Black Walnut for Windows
A discussion considering whether Black Walnut is an appropriate wood for constructing custom reproduction window sash. April 4, 2011
Question
I've just been asked to quote for some sliding sash windows (double hung) in black walnut. Interior polished finish, exterior painted. I'm not convinced of the suitability of black walnut for exterior joinery. Any thoughts?
Forum Responses
(Architectural Woodworking Forum)
From contributor D:
We've made many doors and windows out of walnut. Considering most sashes are made out of pine, which is probably one of the least suitable materials for exterior joinery, I wouldn't worry about using it one bit.
From the original questioner:
Thanks. Our normal window frames are from European oak, Sapele and sometimes Idigbo. My concern is that our stock in the UK is probably kilned down too low. Are there any particular issues with a painted finish externally? The building is in a conservation area.
From contributor D:
My only concern is obtaining walnut that has been steamed at the outset when green to get a nice homogenous color. I found if it isn't specified, we'll receive lumber with stark contrasting heart and sapwood colors, running from dark greyish brown to almost cream. Pretty difficult to get a decent yield when grain matching this stuff. I don't have any knowledge of your building codes regarding conservation areas, so perhaps someone from your area could weigh in.
From contributor K:
Black walnut heartwood is quite stable and resistant to decay; sapwood is not resistant. Long knot-free lengths can be hard to get, but that should not be an issue for sash. I wouldn't use sapwood for sash, so would prefer unsteamed material to easily see the difference. Walnut generally mills well. Thicker material is harder to dry successfully; I have seen some shipments of 8/4 severely honeycombed. If you can get thoroughly air dried lumber, or kiln dried at a moderate schedule, that would be best.
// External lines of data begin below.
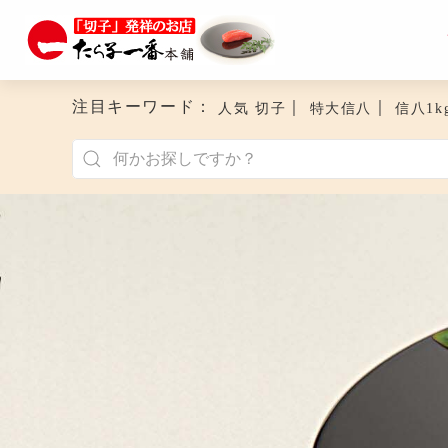
注目キーワード：
｜
｜
人気 切子
特大信八
信八1k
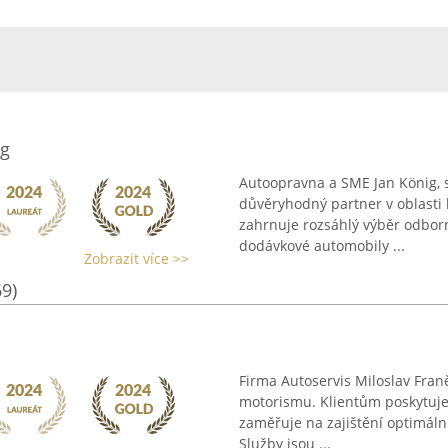
ig
Autoopravna a SME Jan König, s
důvěryhodný partner v oblasti 
zahrnuje rozsáhlý výběr odborný
dodávkové automobily ...
Zobrazit více >>
69)
Firma Autoservis Miloslav Franě
motorismu. Klientům poskytuje
zaměřuje na zajištění optimáln
Služby jsou ...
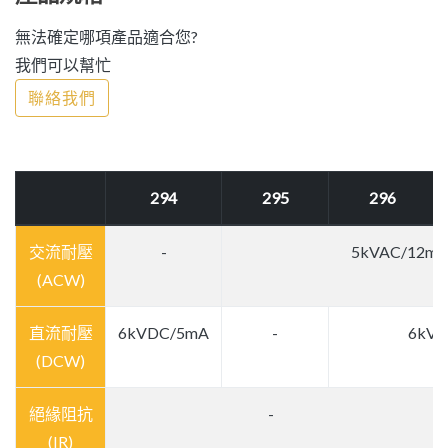
無法確定哪項產品適合您?
我們可以幫忙
聯絡我們
294
295
296
交流耐壓
-
5kVAC/12m
(ACW)
直流耐壓
6kVDC/5mA
-
6kV
(DCW)
絕緣阻抗
-
(IR)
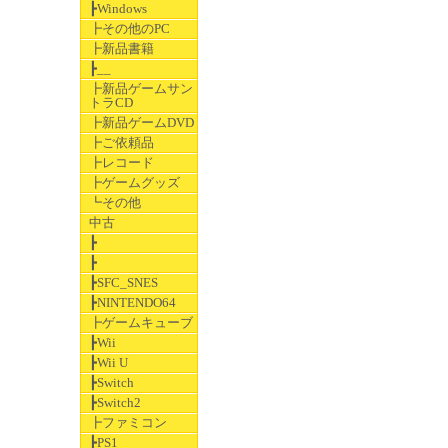
┣Windows
┣その他のPC
┣新品書籍
┣__
┣新品ゲームサン
トラCD
┣新品ゲームDVD
┣ご依頼品
┣レコード
┣ゲームグッズ
┗その他
中古
┣
┣
┣SFC_SNES
┣NINTENDO64
┣ゲームキューブ
┣Wii
┣Wii U
┣Switch
┣Switch2
┣ファミコン
┣PS1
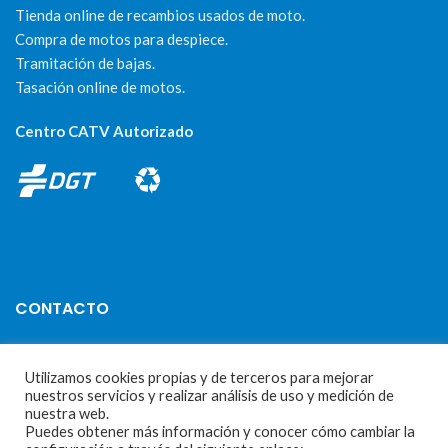
Tienda online de recambios usados de moto.
Compra de motos para despiece.
Tramitación de bajas.
Tasación online de motos.
Centro CATV Autorizado
CONTACTO
Parque Empresarial Las Condas , Nave 1
Utilizamos cookies propias y de terceros para mejorar
05440 Piedralaves-Ávila
nuestros servicios y realizar análisis de uso y medición de
nuestra web.
603 57 44 50
Puedes obtener más información y conocer cómo cambiar la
From the original questioner:
Thanks. The only issue with our conservation codes is whether they will allow sealed unit double glazing or not, which affects the thickness of any glazing bars; however they are particular regarding external finishes, hence paint. We would struggle over here to source air dried. Only kiln dried to 10-12% is easily available. Will have to investigate further.
From contributor K:
It seems in my limited experience with European sourced lumber that it is generally dried to a higher moisture content than is common in the US (KD lumber here is normally taken down to 6-7%, aiming to be close to indoor heated winter EMC in many parts of the country). Is this perception accurate, and if so what is the reason?
When you say that your project is in a conservation area, what does that mean? Are you required to adhere to a specific standard for replacement millwork?
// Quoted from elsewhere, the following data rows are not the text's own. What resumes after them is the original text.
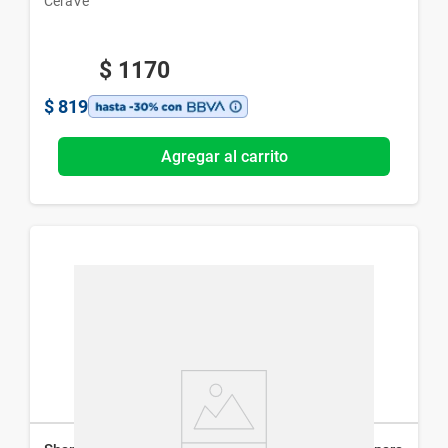
CeraVe
$
1170
$
819
Agregar al carrito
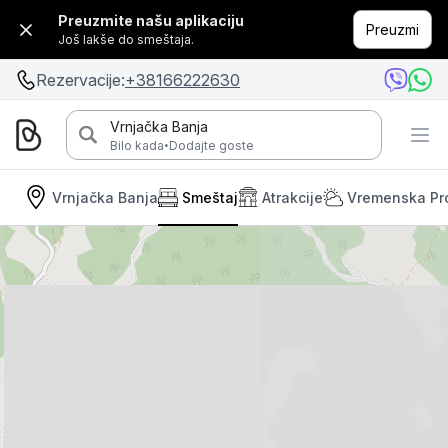
Preuzmite našu aplikaciju
Preuzmi
Još lakše do smeštaja.
Rezervacije:
+38166222630
Vrnjačka Banja
·
Bilo kada
Dodajte goste
Vrnjačka Banja
Smeštaj
Atrakcije
Vremenska Pr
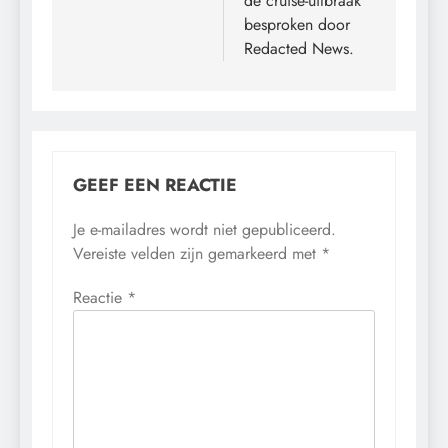
de cruise-uitbraak
besproken door
Redacted News.
GEEF EEN REACTIE
Je e-mailadres wordt niet gepubliceerd.
Vereiste velden zijn gemarkeerd met
*
Reactie
*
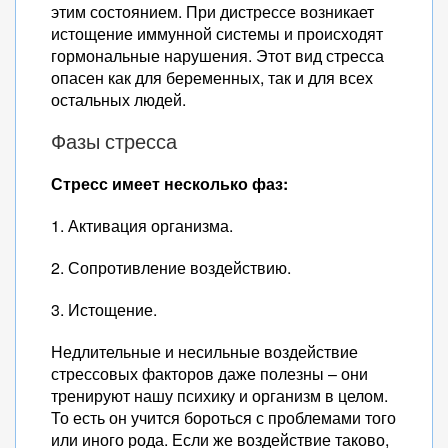
этим состоянием. При дистрессе возникает
истощение иммунной системы и происходят
гормональные нарушения. Этот вид стресса
опасен как для беременных, так и для всех
остальных людей.
Фазы стресса
Стресс имеет несколько фаз:
1. Активация организма.
2. Сопротивление воздействию.
3. Истощение.
Недлительные и несильные воздействие
стрессовых факторов даже полезны – они
тренируют нашу психику и организм в целом.
То есть он учится бороться с проблемами того
или иного рода. Если же воздействие таково,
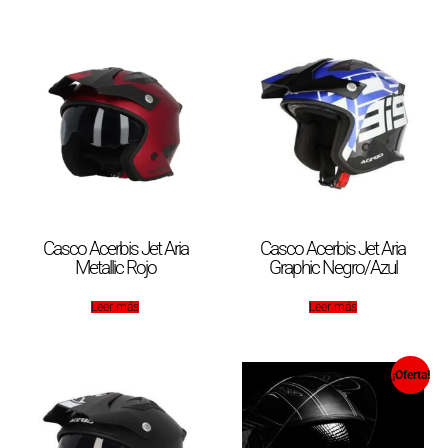
Casco Acerbis Jet Aria
Casco Acerbis Jet Aria
Metallic Rojo
Graphic Negro/Azul
Leer más
Leer más
¡Oferta!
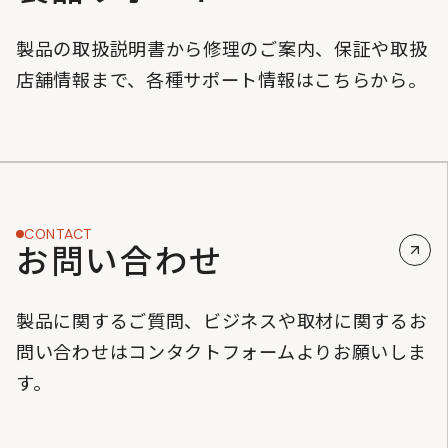
製品の取扱説明書から修理のご案内、保証や取扱
店舗情報まで、各種サポート情報はこちらから。
CONTACT
お問い合わせ
製品に関するご質問、ビジネスや取材に関するお
問い合わせはコンタクトフォームよりお願いしま
す。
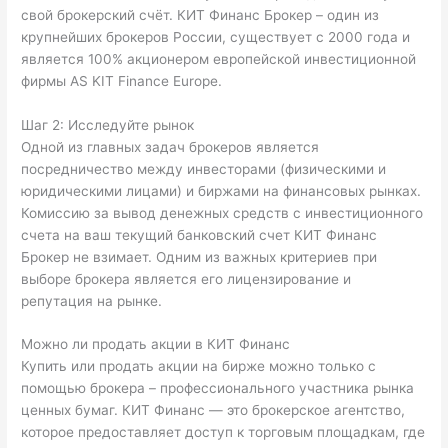
свой брокерский счёт. КИТ Финанс Брокер – один из
крупнейших брокеров России, существует с 2000 года и
является 100% акционером европейской инвестиционной
фирмы AS KIT Finance Europe.
Шаг 2: Исследуйте рынок
Одной из главных задач брокеров является
посредничество между инвесторами (физическими и
юридическими лицами) и биржами на финансовых рынках.
Комиссию за вывод денежных средств с инвестиционного
счета на ваш текущий банковский счет КИТ Финанс
Брокер не взимает. Одним из важных критериев при
выборе брокера является его лицензирование и
репутация на рынке.
Можно ли продать акции в КИТ Финанс
Купить или продать акции на бирже можно только с
помощью брокера – профессионального участника рынка
ценных бумаг. КИТ Финанс — это брокерское агентство,
которое предоставляет доступ к торговым площадкам, где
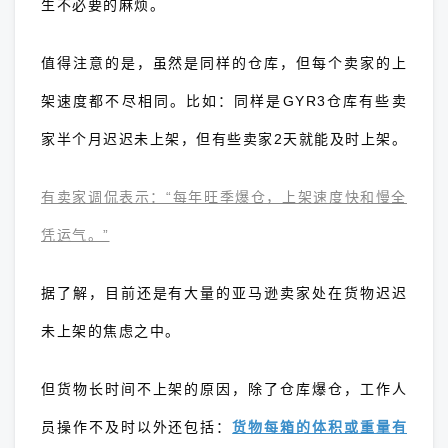
生不必要的麻烦。
值得注意的是，虽然是同样的仓库，但每个卖家的上
架速度都不尽相同。比如：同样是GYR3仓库有些卖
家半个月迟迟未上架，但有些卖家2天就能及时上架。
有卖家调侃表示：“每年旺季爆仓，上架速度快和慢全
凭运气。”
据了解，目前还是有大量的亚马逊卖家处在货物迟迟
未上架的焦虑之中。
但货物长时间不上架的原因，除了仓库爆仓，工作人
员操作不及时以外还包括：
货物每箱的体积或重量有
From the original questioner:
Normally our kiln dried timber is supplied at between 10-12%, air dried 18-20%. However, experience and a moisture meter has taught me that the advertised moisture content is not necessarily the actual moisture content!
With regard to the constraints of conservation areas, a lot depends upon the level of listing applied to any particular building. The lower the listing number, the more protected the building is. Generally they are interested in the size and moulding detail of timber sections, particularly if the existing windows are true divided lights. The big problem comes when the conservation people start talking to the building code people, then the whole thing becomes a nightmare. The conservation people ideally want the window repaired or manufactured to be exactly the same as existing, while the building code people want the latest sealed unit double glazing, insulating glass, etc. The trick is to try not to get caught in the middle!
The last conservation project we were involved in took three years from initial discussions through manufacture to installation, and took countless hours of paperwork, revised drawings and endless meetings. The problem is that there is no national standard, so the regulations differ from area to area and are ultimately up to the individual conservation officer assigned to the case. This is why I originally posted the question, as in forty years I've never been asked for walnut windows, so as they say, forewarned is forearmed! If this project proceeds as the last one did, I will probably have sold the shop, drawn my pension and gone fishing!